2. The defendant next claims that she was denied her constitutional right to effective assistance of counsel. This claim concerns the use of the presentence investigation report used at the time of resentencing.
Ineffective assistance of counsel claims involve a constitutional challenge and therefore are reviewed de novo. State v. Ray, 516 N.W.2d 863, 865 (Iowa 1994). Ordinarily, ineffective assistance of counsel claims are preserved for postconviction proceedings. These claims may be resolved on direct appeal, however, when the record adequately addresses the issue. Id. at 865. Here, the record is adequate to decide the issue.
A defendant claiming ineffective assistance of counsel must prove both of the following elements: (1) counsel failed to perform an essential duty, and (2) defendant was prejudiced by counsel's error. State v. Brooks, 555 N.W.2d 446, 448 (Iowa 1996). To prove that counsel failed to perform an essential duty defendant must "overcome the presumption counsel is competent and show counsel's performance is not within the range of normal competency." State v. Thornton, 498 N.W.2d 670, 675 (Iowa 1993).

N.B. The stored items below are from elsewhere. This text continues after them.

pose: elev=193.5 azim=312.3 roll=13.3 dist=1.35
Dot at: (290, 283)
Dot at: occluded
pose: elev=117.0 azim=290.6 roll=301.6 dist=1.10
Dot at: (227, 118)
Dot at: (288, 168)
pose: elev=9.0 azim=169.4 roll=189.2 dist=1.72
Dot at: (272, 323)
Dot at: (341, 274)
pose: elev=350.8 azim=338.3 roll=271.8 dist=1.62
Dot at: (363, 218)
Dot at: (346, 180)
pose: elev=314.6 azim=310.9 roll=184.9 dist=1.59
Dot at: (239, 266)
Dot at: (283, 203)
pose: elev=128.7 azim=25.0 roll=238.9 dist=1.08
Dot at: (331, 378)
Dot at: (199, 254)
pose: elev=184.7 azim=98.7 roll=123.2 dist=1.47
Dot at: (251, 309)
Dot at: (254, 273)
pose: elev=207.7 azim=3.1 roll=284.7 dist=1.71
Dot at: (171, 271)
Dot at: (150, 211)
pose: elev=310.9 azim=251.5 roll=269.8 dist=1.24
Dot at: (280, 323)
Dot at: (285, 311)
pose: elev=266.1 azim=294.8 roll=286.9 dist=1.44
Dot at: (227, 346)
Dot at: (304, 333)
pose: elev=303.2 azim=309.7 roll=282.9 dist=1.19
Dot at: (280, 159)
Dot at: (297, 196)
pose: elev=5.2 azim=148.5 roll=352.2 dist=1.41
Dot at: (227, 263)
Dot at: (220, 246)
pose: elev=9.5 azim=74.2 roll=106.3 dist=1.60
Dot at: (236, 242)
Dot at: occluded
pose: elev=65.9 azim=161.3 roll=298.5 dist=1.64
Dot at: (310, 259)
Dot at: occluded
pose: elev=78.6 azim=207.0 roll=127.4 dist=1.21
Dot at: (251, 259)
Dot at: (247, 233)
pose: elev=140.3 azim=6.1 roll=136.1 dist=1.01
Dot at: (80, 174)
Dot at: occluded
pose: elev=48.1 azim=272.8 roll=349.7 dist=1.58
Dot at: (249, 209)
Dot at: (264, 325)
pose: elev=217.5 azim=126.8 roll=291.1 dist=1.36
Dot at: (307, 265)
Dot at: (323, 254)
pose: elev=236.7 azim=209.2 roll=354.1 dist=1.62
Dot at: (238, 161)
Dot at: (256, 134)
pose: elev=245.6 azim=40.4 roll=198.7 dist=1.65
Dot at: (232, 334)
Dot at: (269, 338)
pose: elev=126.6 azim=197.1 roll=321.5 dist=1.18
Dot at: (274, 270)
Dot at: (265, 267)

As noted under Brooks, the defendant must also prove that she was prejudiced by her counsel's error. In this respect, in order to prove prejudice, defendant must show that "but for counsel's unprofessional errors, the result of the proceedings would have been different." Strickland v. Washington, 466 U.S. 668, 694, 104 S.Ct. 2052, 2069, 80 L.Ed.2d 674, 698 (1984).
Defendant claims her trial counsel rendered ineffective assistance because he failed to challenge certain inaccuracies in the presentence report. Those inaccuracies are based on several assertions that relate to defendant's level of education, the marital status and address of defendant's parents, defendant's eviction from her home, and defendant's employment history and recent work experience.
We conclude that the defendant has failed to show that those errors in the presentence investigation report resulted in prejudice to her. Some were clarified by defense counsel at the time of sentencing. There is the comment by defense counsel that the defendant is teaching classes and remains employed and that she will be teaching throughout the summer and next year. There is the further comment by defense counsel that she is living successfully with her family. We find the defendant's claim of inaccuracies to be nonprejudicial.
We find no error under this division.
3. The defendant, in her pro se brief, next claims the court erred in declining her request for a deferred judgment. She argues the sentence imposed violates her constitutional rights and that the sentence imposed constitutes cruel and unusual punishment.
We have reviewed the record as to these issues and find that the court considered the appropriate factors under Iowa Code section 901.5 and stated on the record its reasons for the sentence selected, as required by Iowa Rule of Criminal Procedure 2.23(3)( d). It is within the court's discretion to determine whether a deferred judgment is appropriate. State v. Lloyd, 530 N.W.2d 708, 713 (Iowa 1995). Our supreme court has determined that the punishment allowed by statute for possession of a controlled substance with intent to deliver does not violate constitutional standards prohibiting cruel and unusual punishment. State v. Boothe, 284 N.W.2d 206, 209 (Iowa 1979). We find no error here.
We have considered all arguments set forth in defense counsel's brief and defendant's pro se brief whether touched upon in this opinion or not and find them to be without merit.